A sense of the spiritual in a larger sense also seems necessary to my well-being. A sense of purpose as well. Guess we all need that sense of purpose right? Even in the face of the absurdity of death. It's the fella that rolls the rock up the hill only to have slide it down the other side. He rolls it back up again and again and again. Forever. Good old sisyphus.

But unlike a lot of the existentialists the Buddhist idea is not cling to the suffering and anxiety. Contemporary American Zen Buddhism seems to be existentialism without the angst.

Also learning to be and to take delight in the everyday. Those things have helped a lot. And not being detached (clinging or attachment seems to be the opposite). But rather being fully engaged in everything happening right now in mind, body, environment.

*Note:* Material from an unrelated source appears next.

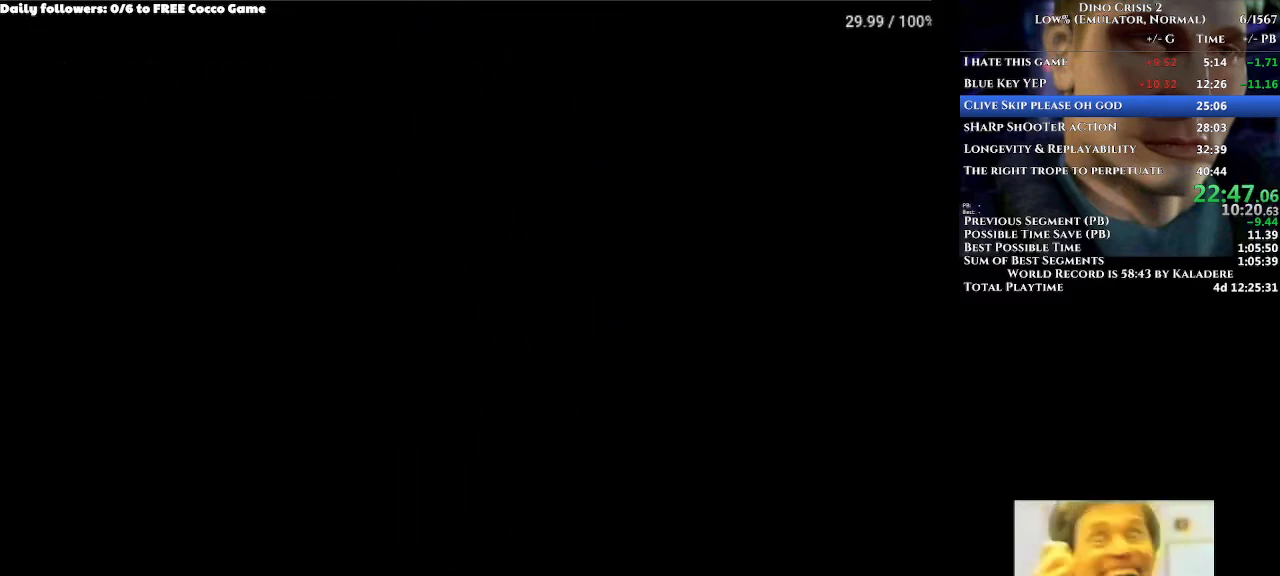
{"dt_ms": 500, "buttons": ["A", "DPAD_UP"], "left_stick": "center", "right_stick": "center", "events": []}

Delighting in the mysteries can lead to awe. Awe can lead to being more fully present and awake.
Taking it all with a light touch. A playful seriousness. That helps a lot.

Again not being detached but fully engaged with how the mind works. The mind is the source of suffering and happiness and all else.

Not knowing can be terrifying. Or it can be liberating.

Maybe all things are changing, including the chatter of our minds. But that something that doesn't change is the mystery. The thing we work with to notice the chatter of our mind. The awareness/consciousness. Consciousness in both a larger collective sense and an individual sense. The thing that can be fully present.